WRITTEN TASK A:
In the C++ templates thread below, translate the sentence "In Java it's easy to perform because collections have a common ancestor." into Spanish.

PASSAGE section start

Adrian Jałoszewski Adrian Jałoszewski - 3 months ago 21
C++ Question

Specializing templates based on methods

Recently I've been programming a lot in Java, now I'm coming back to my C++ roots (I really started missing the pointers and segmentation faults). Knowing that C++ has a broad support for templates I was wondering whether it has some capabilities of Java which could be useful for writing generalized code. Lets say I'have two groups of classes. One of them has the

first()
method, the other one has the
second()
method. Is there a way of specializing the templates to be picked by the compiler depending on the methods one class possesses? I'm aiming at behavior which is similar to the one of Java:

public class Main {
public static void main(String[] args) {
First first = () -> System.out.println("first");
Second second = () -> System.out.println("second");
method(first);
method(second);
}

static <T extends First> void method(T argument) {
argument.first();
}

static <T extends Second> void method(T argument) {
argument.second();
}
}


Where
First
and
Second
are interfaces. I know I could group both of these groups by deriving each of them from an upper class, but it's not always possible (no autoboxing in C++ and some classes don't inherit from a common ancestor).

A good example of my needs is the STL library, where some classes have methods like
push()
and some others have
insert()
or
push_back()
. Lets say I want to create an function which has to insert multiple values into an container using an variadic function. In Java it's easy to perform because collections have a common ancestor. In C++ on the other hand it's not always the case. I tried it by duck-typing, but the compiler yields an error message:

template <typename T>
void generic_fcn(T argument) {
argument.first();
}

template <typename T>
void generic_fcn(T argument) {
argument.second();
}


So my question is: Is implementing such behavior possible without creating unnecessary boileplate code by specializing every single case?

Answer

Instead of <T extends First>, you will use something we call sfinae. This is a technique about adding constaints on a function based on parameter types.

Here's how you'd do it in c++:

template <typename T>
auto generic_fcn(T argument) -> void_t<decltype(argument.first())> {
    argument.first();
}

template <typename T>
auto generic_fcn(T argument) -> void_t<decltype(argument.second())> {
    argument.second();
}

For the function to exist, the compiler will need the type of argument.second(). If the type doesn't exist, the compiler will try other function.

void_t is implemented as follow:

template<typename...>
using void_t = void;

PASSAGE section end
EXERCISE INPUTS section start

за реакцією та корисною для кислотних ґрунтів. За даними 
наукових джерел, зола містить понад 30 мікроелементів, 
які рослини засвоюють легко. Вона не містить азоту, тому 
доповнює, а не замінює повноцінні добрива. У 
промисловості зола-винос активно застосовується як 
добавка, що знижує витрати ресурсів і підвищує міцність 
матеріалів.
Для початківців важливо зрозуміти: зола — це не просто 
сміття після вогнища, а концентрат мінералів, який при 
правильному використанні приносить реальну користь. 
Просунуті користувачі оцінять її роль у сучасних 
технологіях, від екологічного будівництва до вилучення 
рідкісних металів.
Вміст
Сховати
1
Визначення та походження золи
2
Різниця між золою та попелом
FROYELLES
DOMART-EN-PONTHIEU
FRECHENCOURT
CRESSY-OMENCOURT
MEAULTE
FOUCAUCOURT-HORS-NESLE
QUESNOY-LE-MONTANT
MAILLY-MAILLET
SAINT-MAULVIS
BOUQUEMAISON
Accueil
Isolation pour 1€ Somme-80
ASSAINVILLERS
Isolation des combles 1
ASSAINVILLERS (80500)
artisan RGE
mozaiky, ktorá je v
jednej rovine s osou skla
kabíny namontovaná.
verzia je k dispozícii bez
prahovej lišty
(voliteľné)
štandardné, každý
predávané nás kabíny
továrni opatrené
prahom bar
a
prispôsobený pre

EXERCISE INPUTS section end
EXERCISE INPUTS section start

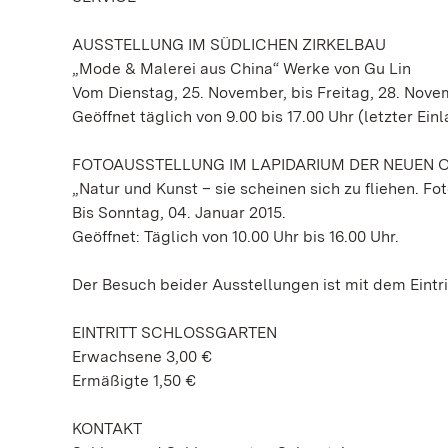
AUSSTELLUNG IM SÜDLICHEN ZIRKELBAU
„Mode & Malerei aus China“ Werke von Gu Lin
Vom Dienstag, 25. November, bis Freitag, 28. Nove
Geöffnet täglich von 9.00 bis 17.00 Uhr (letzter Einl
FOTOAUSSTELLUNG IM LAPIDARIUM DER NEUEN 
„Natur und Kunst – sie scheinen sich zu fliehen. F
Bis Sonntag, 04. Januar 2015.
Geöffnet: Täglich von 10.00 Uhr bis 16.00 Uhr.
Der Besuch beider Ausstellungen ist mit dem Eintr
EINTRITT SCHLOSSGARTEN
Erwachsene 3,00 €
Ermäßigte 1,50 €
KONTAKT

EXERCISE INPUTS section end
EXERCISE INPUTS section start

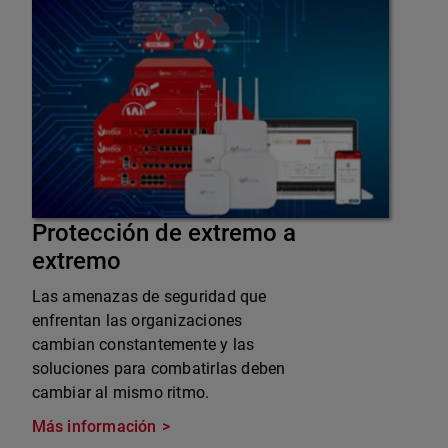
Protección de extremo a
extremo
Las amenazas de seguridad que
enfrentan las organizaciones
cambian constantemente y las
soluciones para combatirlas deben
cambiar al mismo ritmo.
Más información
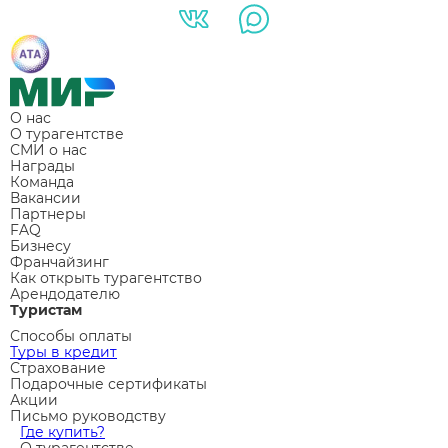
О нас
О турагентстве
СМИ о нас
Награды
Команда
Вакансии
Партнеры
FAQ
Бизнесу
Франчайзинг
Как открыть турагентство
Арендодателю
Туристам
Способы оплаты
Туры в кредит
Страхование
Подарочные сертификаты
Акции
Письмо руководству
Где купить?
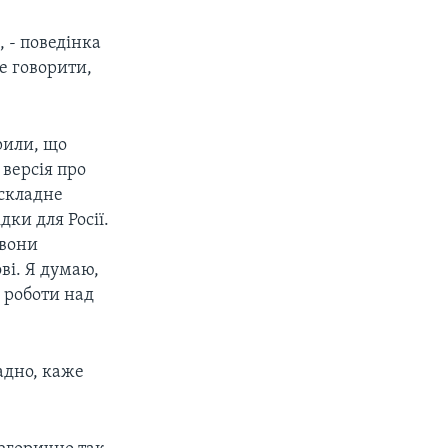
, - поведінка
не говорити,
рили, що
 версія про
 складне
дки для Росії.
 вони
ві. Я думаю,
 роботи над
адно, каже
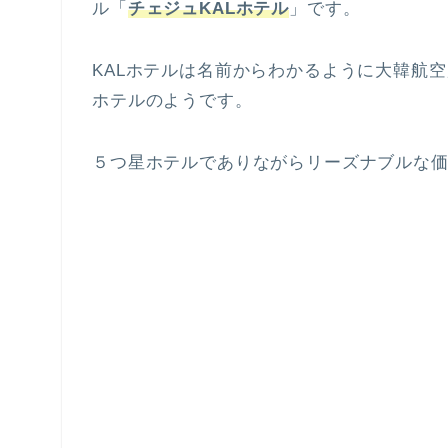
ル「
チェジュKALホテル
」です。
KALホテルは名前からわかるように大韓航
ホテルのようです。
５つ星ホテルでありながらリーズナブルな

EXERCISE INPUTS section end

WRITTEN TASK B:
Count the lines of the records above that contain the string "містить", treating case as significant. Reply with the number alone.

WRITTEN REPLY A:
En Java es fácil de hacer porque las colecciones tienen un ancestro común.

WRITTEN REPLY B:
2